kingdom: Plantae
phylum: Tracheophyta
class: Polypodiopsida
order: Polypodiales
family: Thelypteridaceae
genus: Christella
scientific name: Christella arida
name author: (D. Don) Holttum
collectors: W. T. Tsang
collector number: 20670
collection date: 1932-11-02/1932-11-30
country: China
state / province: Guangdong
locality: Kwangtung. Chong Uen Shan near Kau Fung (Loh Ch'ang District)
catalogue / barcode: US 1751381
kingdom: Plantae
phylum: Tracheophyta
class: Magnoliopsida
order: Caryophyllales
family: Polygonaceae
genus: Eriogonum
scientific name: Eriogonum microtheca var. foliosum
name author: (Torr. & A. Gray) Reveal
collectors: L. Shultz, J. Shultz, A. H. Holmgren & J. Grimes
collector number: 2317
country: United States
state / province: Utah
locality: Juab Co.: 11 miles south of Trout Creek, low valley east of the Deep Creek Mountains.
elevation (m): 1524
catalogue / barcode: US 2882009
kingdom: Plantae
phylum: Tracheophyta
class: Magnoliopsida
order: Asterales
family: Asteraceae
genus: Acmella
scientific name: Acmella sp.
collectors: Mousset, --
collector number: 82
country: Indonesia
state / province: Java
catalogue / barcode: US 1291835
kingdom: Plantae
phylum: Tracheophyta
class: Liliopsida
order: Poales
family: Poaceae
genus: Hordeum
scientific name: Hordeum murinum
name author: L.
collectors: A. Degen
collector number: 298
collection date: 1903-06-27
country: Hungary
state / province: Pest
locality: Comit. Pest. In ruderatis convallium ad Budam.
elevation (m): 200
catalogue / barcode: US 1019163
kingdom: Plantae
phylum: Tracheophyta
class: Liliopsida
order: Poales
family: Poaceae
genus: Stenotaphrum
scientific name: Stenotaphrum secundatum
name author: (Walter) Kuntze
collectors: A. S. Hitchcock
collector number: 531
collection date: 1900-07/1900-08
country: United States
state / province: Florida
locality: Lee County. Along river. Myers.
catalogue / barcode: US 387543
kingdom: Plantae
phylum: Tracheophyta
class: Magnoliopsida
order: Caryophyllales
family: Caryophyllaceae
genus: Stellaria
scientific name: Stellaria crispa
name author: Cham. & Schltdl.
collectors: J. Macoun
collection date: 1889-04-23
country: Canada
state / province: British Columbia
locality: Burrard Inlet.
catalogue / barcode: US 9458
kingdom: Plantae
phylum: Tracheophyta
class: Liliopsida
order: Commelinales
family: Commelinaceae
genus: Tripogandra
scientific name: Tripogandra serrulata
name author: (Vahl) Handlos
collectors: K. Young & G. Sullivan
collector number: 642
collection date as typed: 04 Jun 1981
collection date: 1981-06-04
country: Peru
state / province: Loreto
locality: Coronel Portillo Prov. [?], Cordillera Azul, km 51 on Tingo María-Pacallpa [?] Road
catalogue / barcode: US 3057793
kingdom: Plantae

Written task> Please tally the lines above that contain the string "locality" and give only the number.

Result of the exercise> 6